Figure shows the distributions of persons and item thresholds of the revised scale, with persons on the upper part of the graph, and the item thresholds on the lower part. The average mean person location value of -2.465 suggests that the respondents were well below the average of the scale. However, for a screening instrument this is not necessarily of great concern, as the cut point for a clinical case is the key issue. The PSI Statistic was 0.804, which indicates that the scale has adequate person separation reliability.

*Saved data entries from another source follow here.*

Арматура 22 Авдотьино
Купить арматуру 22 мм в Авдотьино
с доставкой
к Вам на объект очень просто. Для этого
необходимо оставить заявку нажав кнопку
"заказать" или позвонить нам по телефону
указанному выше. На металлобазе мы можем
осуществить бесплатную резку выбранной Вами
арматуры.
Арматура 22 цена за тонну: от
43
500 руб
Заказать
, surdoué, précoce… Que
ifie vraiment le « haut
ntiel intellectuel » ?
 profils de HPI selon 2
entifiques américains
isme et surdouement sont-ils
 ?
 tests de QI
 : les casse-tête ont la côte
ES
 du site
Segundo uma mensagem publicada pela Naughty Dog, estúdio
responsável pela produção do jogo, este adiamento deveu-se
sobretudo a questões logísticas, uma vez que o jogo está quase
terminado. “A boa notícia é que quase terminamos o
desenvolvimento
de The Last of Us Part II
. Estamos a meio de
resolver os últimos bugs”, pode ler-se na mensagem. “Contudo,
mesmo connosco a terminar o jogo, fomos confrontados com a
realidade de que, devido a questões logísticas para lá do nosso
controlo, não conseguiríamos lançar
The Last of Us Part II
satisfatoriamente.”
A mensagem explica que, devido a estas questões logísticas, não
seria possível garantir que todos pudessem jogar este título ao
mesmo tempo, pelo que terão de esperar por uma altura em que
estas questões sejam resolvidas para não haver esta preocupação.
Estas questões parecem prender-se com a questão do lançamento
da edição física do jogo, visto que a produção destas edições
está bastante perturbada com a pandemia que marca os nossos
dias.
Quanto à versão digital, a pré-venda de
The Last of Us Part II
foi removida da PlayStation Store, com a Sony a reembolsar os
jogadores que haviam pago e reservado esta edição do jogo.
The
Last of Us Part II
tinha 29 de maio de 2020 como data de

A principal component analysis of the residuals revealed a first residual factor accounting for 1.8% of the total variance in the data, or 22% of the variance in the residuals. Two sets of items were found to load positively and negatively on the first residual component. A paired t-test indicated that neither of these two sets gave a person estimate significantly different to the other (p = 0.14) and the effect size of the difference was 0.08. Consequently the assumption of local independence is upheld, and the EPDS-8 can be considered to be a unidimensional scale.
To determine cut points on this revised 8-item scale individuals were first classified according to the original 10-item EPDS cut points [
1]. This allowed each person to be identified as not depressed (range 0–9); minor depression (range 10–12) or more major depression (range 13 or more). For minor depression a cut point of 8 or more on the EPDS-8 maximised the kappa (0.9), identifying 95% of those classified as such by the original 10-item scale. This cut point also identified 96.7% of those identified as not depressed by the original scale. For major depression a cut point of 9 or more on the EPDS-8 identified all those so classified by the original and 91.9% of those without major depression, but the kappa was lower (0.71) than a cut point of 10+ (0.86) which identified 97.2% of those classified as having major depression on the original, and 96.8% of those without major depression.
Figure shows the distribution of scores on the EPDS-8 for each group classified using the original EPDS. The cut point of 8 or more for minor depression, and 10 or more for major depression (shown as the horizontal lines on the graph) clearly separates cases with no evidence of depression, as defined by the original scale, from those with minor and major depression (Kruskal-Wallis: chi-square = 179.1; df = 2; p < .001).
The results of the above analysis suggest that an eight item version of the scale would be more psychometrically robust, in that it would be free of item bias caused by the influence of baby age on Item 7, and also removes Item 8 which showed misfit to the model. It also has high levels of agreement with the original case identification. The scale has an approximate linear range only for the raw score range of 4 to 20 (from a range of 0–24 on the EPDS-8).